Ormai era scesa una nebbia grigia su tutte le cose, il giorno assomigliava alla notte. Il mio unico sentimento era il sonno. Finché lei, con un ultimo strattone, non aveva spezzato la mia corda di vecchia marionetta. Per sparire poi all’improvviso. Nel nulla da cui era venuta.
Mi sono licenziato. Ho raccolto le mie cose e lasciato la città. Ma non cercherò un nuovo lavoro. Con i miei 52 anni sono un vecchio. La vita che da bambino invidiavo agli altri da dietro le sbarre del mio carcere, adesso posso permettermi di respingerla.

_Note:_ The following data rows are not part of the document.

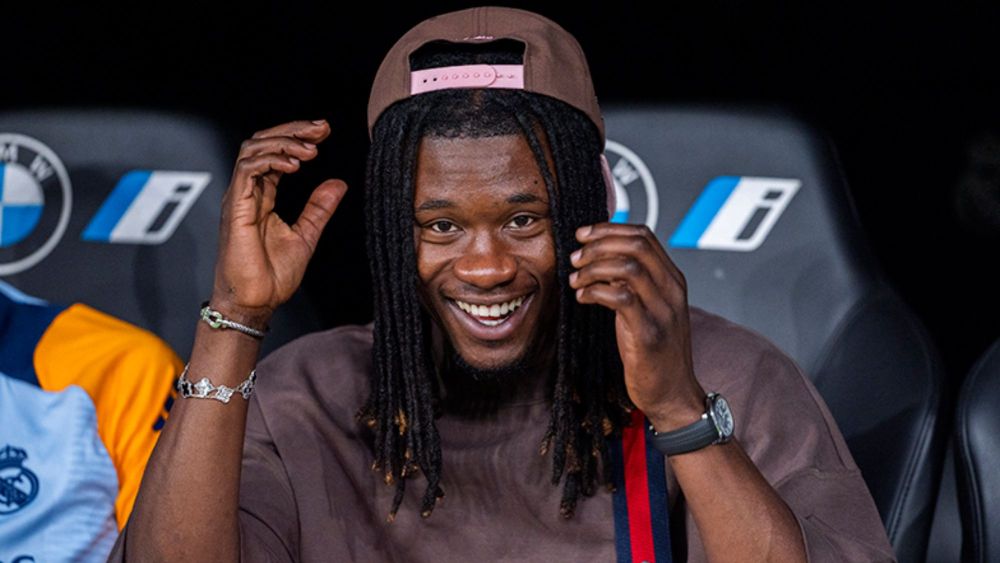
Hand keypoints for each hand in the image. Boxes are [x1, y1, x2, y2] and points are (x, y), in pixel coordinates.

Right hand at [212, 119, 347, 322]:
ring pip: (252, 150)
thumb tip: (337, 184)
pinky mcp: (235, 208)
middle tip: (321, 128)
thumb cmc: (271, 277)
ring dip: (284, 142)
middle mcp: (248, 193)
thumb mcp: (306, 236)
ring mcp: (239, 198)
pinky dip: (271, 160)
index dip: (298, 138)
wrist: (254, 303)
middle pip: (262, 143)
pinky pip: (247, 170)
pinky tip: (294, 163)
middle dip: (293, 130)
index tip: (324, 132)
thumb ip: (319, 209)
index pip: (276, 154)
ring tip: (311, 149)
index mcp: (262, 197)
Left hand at [568, 223, 704, 430]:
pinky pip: (621, 298)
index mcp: (672, 279)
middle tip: (574, 257)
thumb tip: (600, 256)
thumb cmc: (653, 351)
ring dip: (593, 268)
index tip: (582, 235)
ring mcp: (663, 310)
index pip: (644, 235)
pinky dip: (596, 291)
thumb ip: (633, 282)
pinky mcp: (649, 333)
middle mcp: (672, 290)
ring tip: (575, 280)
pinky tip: (583, 298)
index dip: (609, 229)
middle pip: (636, 244)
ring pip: (628, 267)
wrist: (673, 394)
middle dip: (598, 244)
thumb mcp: (647, 308)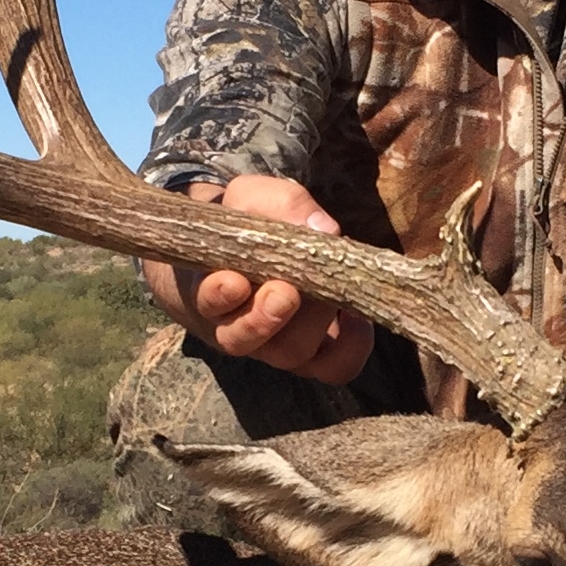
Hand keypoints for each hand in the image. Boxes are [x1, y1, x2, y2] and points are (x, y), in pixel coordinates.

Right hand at [140, 175, 377, 382]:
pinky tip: (358, 315)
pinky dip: (352, 347)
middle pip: (246, 339)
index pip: (208, 303)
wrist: (255, 253)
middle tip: (287, 290)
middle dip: (267, 317)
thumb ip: (282, 205)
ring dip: (313, 325)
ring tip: (331, 294)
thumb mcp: (255, 198)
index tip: (234, 281)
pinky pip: (334, 367)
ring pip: (290, 355)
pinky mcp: (314, 356)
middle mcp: (237, 328)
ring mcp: (275, 347)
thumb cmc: (248, 225)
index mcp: (211, 288)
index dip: (219, 297)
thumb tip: (325, 228)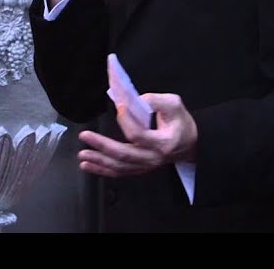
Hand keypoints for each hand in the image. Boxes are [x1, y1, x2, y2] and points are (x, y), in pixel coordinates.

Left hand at [76, 93, 197, 177]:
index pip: (139, 135)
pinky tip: (89, 166)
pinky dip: (102, 170)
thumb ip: (155, 100)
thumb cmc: (181, 123)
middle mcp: (153, 157)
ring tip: (82, 155)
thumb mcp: (174, 104)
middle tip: (85, 136)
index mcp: (162, 142)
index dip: (126, 121)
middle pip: (124, 155)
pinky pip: (119, 172)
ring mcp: (145, 165)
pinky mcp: (139, 168)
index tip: (118, 107)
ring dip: (98, 161)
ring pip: (119, 167)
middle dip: (102, 146)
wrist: (190, 144)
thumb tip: (133, 100)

Perché lei non si concede mai davvero a chi come me non è all’altezza dei propri desideri. Su questa poltrona il mio corpo ancora giovane e vigoroso dovrà rassegnarsi pian piano a seguire la mia vecchia anima. Ingrigirà la carnagione, si asciugherà il fluido che ancora la rende elastica e sensuale. Nel silenzio dei sensi scivolerò a poco a poco nel sonno.
Nel dormiveglia mi sembra che qualcuno sia entrato silenziosamente nella stanza. Ora è seduto accanto a me. Con il saio consunto, i sandali logori dal lungo andare. Lo riconosco. Il Visitatore, il Gran Maestro del Dubbio. Sotto il cappuccio, nelle viole degli occhi incavati mi fissa, lo sguardo lucido di Ragione. E stavolta non ho paura. So cosa fa qui.
Sento lo scatto del cancello che si apre. Mia moglie sta rientrando. Ho ancora una manciata di minuti per chiudermi in silenzio la porta alle spalle, scivolare in garage, prendere la mia auto e rituffarmi tra le montagne nere da cui sono venuto. Forse la troverò invecchiata e il suo ragazzo mi sorriderà sotto la peluria dei primi baffi. È l’ultimo bivio. Forse sono ancora vivo.